Community Corner
High Schoolers Lend Helping Hand In Haiti
RHS' internship program took two seniors to the devastated island nation.
A three-and-a-half hour plane ride, Sam Hassett and Alexis Folz recently learned, can deposit passengers in another world.
Last week, the Ridgefield High School seniors were preparing to attend their prom in a Greenwich hotel. The week before, they were surrounded by devastation that, both said, had to be seen to be believed: post-earthquake Haiti.
"You'd never think it was actually happening on the same planet," Folz said.
The two aspiring nurses spent the start of their senior internships intaking patients, measuring blood pressure and dispensing medications in Jacmel, Haiti, at the center which Ridgefield has been rallying to help since an earthquake hammered the island nation in January. (Ridgefield Responds organizer Isabel Chase is Folz's mother.)
Folz and Hassett had the opportunity to gain hands-on medical experience at the clinic and to watch obstetricians and pediatricians at work while helping more than 300 patients receive medical care in three days.
Beyond the medical work, the fact that the mere presence of the volunteers made a vast impact further touched Folz, Hassett and Hassett's mother, Mary Ellen, who was also on the trip.
Mary Ellen Hassett recalled one young girl who came to the clinic with severe asthma on the Friday and Saturday they were working there.
"Sunday she was in church as healthy as can be," she said. "Honestly, that child could have died. In those conditions, that child could have died if the timing was different and the doctors weren't there."
"It definitely made me want to be a nurse more," Sam Hassett added, "because I saw all the people that didn't have anything and needed medical help, and it was great to see the nurses and doctors help them as much as they could."
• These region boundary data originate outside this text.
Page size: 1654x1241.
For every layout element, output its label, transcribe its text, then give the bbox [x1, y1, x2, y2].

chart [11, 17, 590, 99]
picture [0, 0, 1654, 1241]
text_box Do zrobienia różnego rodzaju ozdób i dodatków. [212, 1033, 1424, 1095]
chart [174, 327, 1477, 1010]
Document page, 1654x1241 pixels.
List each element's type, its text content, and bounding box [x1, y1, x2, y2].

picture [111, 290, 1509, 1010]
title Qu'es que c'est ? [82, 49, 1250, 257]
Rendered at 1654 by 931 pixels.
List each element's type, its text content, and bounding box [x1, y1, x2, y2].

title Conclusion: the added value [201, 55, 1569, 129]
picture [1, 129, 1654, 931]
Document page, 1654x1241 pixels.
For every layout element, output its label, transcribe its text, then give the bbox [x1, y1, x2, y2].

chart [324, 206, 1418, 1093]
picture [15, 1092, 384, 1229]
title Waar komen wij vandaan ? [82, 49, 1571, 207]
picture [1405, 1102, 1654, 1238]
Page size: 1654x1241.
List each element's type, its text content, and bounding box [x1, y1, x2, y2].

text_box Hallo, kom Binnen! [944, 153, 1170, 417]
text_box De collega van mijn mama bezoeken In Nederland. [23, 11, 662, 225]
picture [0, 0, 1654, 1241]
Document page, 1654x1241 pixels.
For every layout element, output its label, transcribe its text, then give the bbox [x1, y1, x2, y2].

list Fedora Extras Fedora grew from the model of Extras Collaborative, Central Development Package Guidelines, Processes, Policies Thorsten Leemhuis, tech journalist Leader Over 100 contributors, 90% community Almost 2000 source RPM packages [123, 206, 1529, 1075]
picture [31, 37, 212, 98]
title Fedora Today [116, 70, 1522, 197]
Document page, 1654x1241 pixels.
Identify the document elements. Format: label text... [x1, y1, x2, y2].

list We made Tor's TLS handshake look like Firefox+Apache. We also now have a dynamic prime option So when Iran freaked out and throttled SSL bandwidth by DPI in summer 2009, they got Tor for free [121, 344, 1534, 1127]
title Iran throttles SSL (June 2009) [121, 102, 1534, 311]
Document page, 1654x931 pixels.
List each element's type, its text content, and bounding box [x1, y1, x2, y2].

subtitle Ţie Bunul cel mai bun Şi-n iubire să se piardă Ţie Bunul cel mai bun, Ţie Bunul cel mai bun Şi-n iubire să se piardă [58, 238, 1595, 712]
For the remainder of their eight days in Jacmel, the young women helped serve meals, distribute clothes and flip-flops—most of which were donated by Ridgefielders—and visited the surrounding area. There was rubble where all the buildings should be, they said, and garbage everywhere. Most people lived in flimsy tents in the thick of Haiti's rainy season.
Folz and Hassett are spending the rest of their internship period at the Ridgefield Visiting Nurse Association.